What you will do: Images do not belong in the copy. Retype the entries exactly.

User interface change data
--- START ---

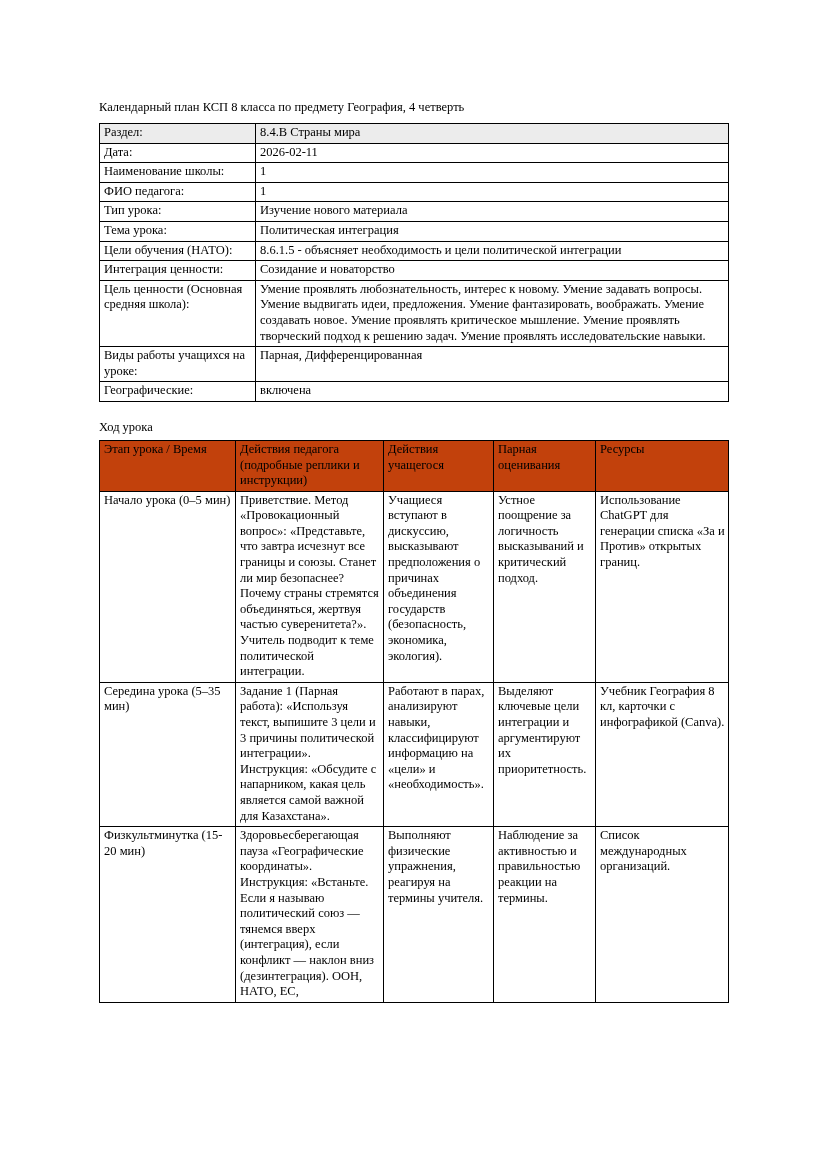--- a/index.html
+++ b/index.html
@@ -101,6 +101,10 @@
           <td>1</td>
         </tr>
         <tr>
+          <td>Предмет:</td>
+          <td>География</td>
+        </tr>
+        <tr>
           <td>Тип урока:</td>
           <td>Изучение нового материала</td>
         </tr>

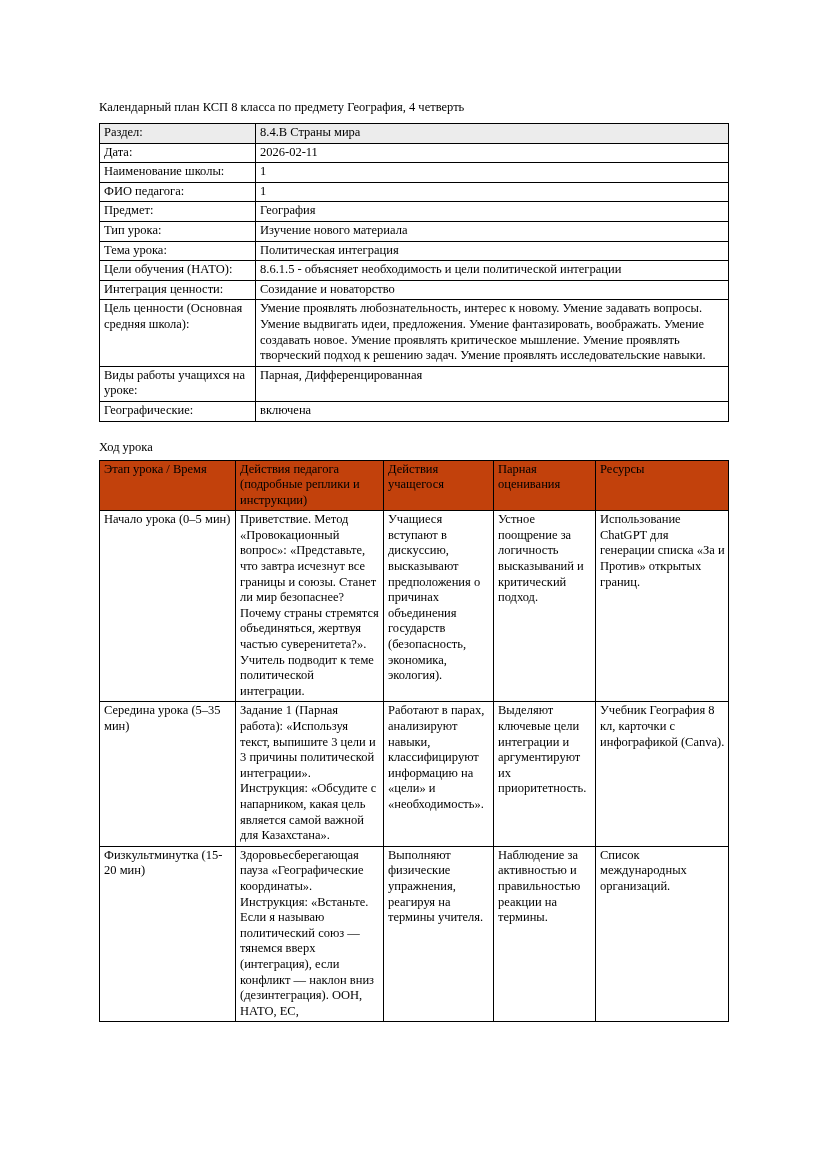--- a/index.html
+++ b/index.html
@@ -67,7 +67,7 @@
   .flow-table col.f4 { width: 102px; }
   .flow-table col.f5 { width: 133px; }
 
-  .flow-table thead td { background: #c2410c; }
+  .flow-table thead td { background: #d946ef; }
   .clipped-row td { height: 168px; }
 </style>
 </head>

--- END ---

Response to this exercise:
--- a/index.html
+++ b/index.html
@@ -101,6 +101,10 @@
           <td>1</td>
         </tr>
         <tr>
+          <td>Предмет:</td>
+          <td>География</td>
+        </tr>
+        <tr>
           <td>Тип урока:</td>
           <td>Изучение нового материала</td>
         </tr>

--- a/index.html
+++ b/index.html
@@ -67,7 +67,7 @@
   .flow-table col.f4 { width: 102px; }
   .flow-table col.f5 { width: 133px; }
 
-  .flow-table thead td { background: #c2410c; }
+  .flow-table thead td { background: #d946ef; }
   .clipped-row td { height: 168px; }
 </style>
 </head>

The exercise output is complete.